Many of those checks were immediately cashed at local banks and spent at local shops, restaurants and grocery stores.

Combined with others in town that had access to their own funds, the economic impact was unlike anything Natchez had seen.

Sales tax revenues from October 2004 to October 2005 jumped 22.8 percent, from $364,729 to $447,891.

And the financial success lingered for a year. The city reported $555,736 in sales tax revenues in December 2006.

Many evacuees decided to move into rental properties or buy houses in the Miss-Lou, boosting the housing market and making it nearly impossible to rent an apartment or buy a house for months to come.

“We collected over the previous year approximately $729,000 that year (after Katrina),” City Clerk Donnie Holloway said. “And we wound up with a fund balance of over half a million dollars.”
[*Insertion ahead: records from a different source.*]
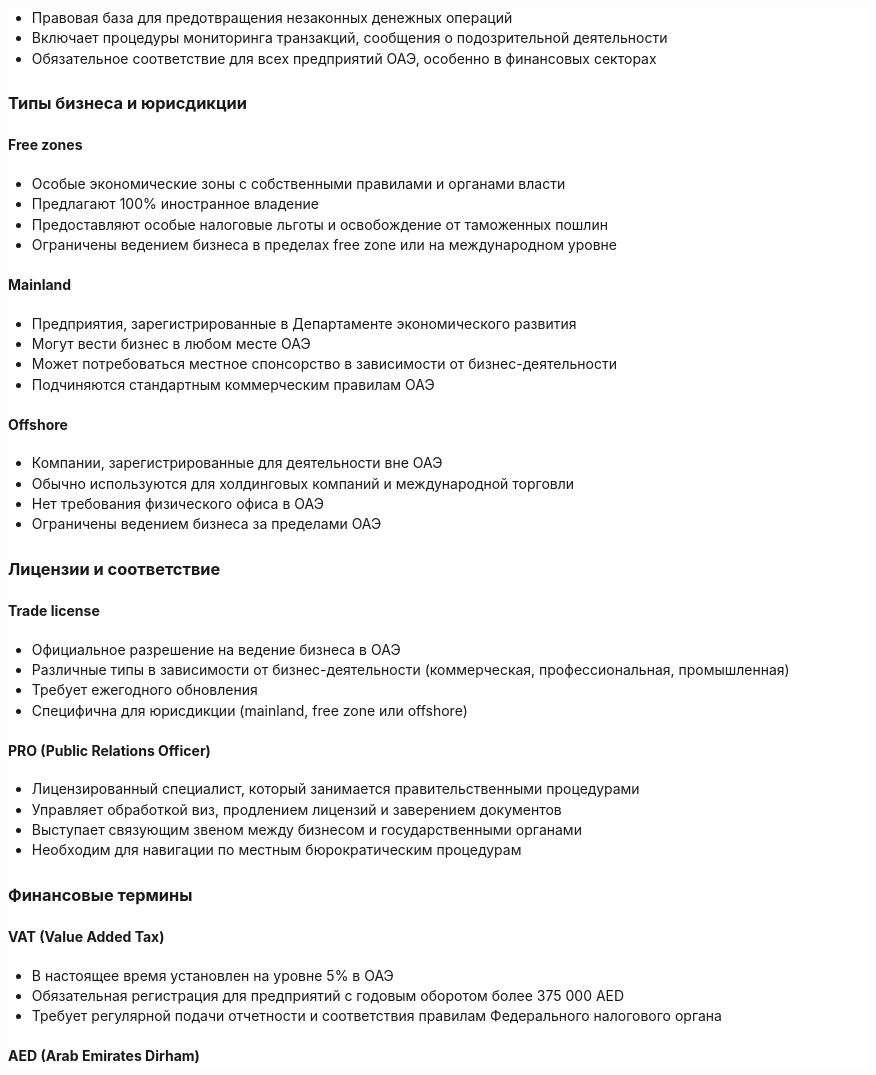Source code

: - Правовая база для предотвращения незаконных денежных операций
- Включает процедуры мониторинга транзакций, сообщения о подозрительной деятельности
- Обязательное соответствие для всех предприятий ОАЭ, особенно в финансовых секторах

### Типы бизнеса и юрисдикции

#### Free zones

- Особые экономические зоны с собственными правилами и органами власти
- Предлагают 100% иностранное владение
- Предоставляют особые налоговые льготы и освобождение от таможенных пошлин
- Ограничены ведением бизнеса в пределах free zone или на международном уровне

#### Mainland

- Предприятия, зарегистрированные в Департаменте экономического развития
- Могут вести бизнес в любом месте ОАЭ
- Может потребоваться местное спонсорство в зависимости от бизнес-деятельности
- Подчиняются стандартным коммерческим правилам ОАЭ

#### Offshore

- Компании, зарегистрированные для деятельности вне ОАЭ
- Обычно используются для холдинговых компаний и международной торговли
- Нет требования физического офиса в ОАЭ
- Ограничены ведением бизнеса за пределами ОАЭ

### Лицензии и соответствие

#### Trade license

- Официальное разрешение на ведение бизнеса в ОАЭ
- Различные типы в зависимости от бизнес-деятельности (коммерческая, профессиональная, промышленная)
- Требует ежегодного обновления
- Специфична для юрисдикции (mainland, free zone или offshore)

#### PRO (Public Relations Officer)

- Лицензированный специалист, который занимается правительственными процедурами
- Управляет обработкой виз, продлением лицензий и заверением документов
- Выступает связующим звеном между бизнесом и государственными органами
- Необходим для навигации по местным бюрократическим процедурам

### Финансовые термины

#### VAT (Value Added Tax)

- В настоящее время установлен на уровне 5% в ОАЭ
- Обязательная регистрация для предприятий с годовым оборотом более 375 000 AED
- Требует регулярной подачи отчетности и соответствия правилам Федерального налогового органа

#### AED (Arab Emirates Dirham)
Others brought to the area by Katrina stayed, opening businesses and creating jobs.

A few businesses and coastal transplants remain in town, but in the years since 2005, much of the financial impact of Katrina has faded.

Sales taxes have dropped — $401,294 in October — and the city budget has gone without the benefits of Katrina. The extra money from that time period is gone, Holloway said. And some businesses opened immediately after the storm have since closed.

But not all of Katrina’s impact faded with time, locals insist. The lessons learned and bonds formed will stay with the Miss-Lou forever.

“We served during Katrina,” Supervisor Darryl Grennell said. “During Katrina, this community did a tremendous job providing shelter and support.”

When homeless evacuees by the hundreds came to town it seemed as though everyone in the area wanted to do something.

Residents began visiting shelters to pick up laundry, which they did at their own homes. Volunteers spent countless hours sleeping on cots or sometimes not sleeping at all at area shelters. Families volunteered to keep horses, cats and dogs that weren’t allowed at the shelters.

And still more Miss-Lou residents simply opened up their own homes to strangers.

“It was a beautiful sight. It touched my heart,” said Angie Brown, who was a Red Cross volunteer at the time. “I’ve always known that this community was a loving and giving community, but to open their arms wide like they did during Katrina was just a blessing.”

Brown still talks to some of the evacuees and volunteers she met during the month after Katrina, and she’s certain that experience gained by local agencies during that time will help protect Adams County in the case of a future emergency.

“Some of the lessons that we learned during Katrina we put into effect during Gustav and it ran a lot better,” she said.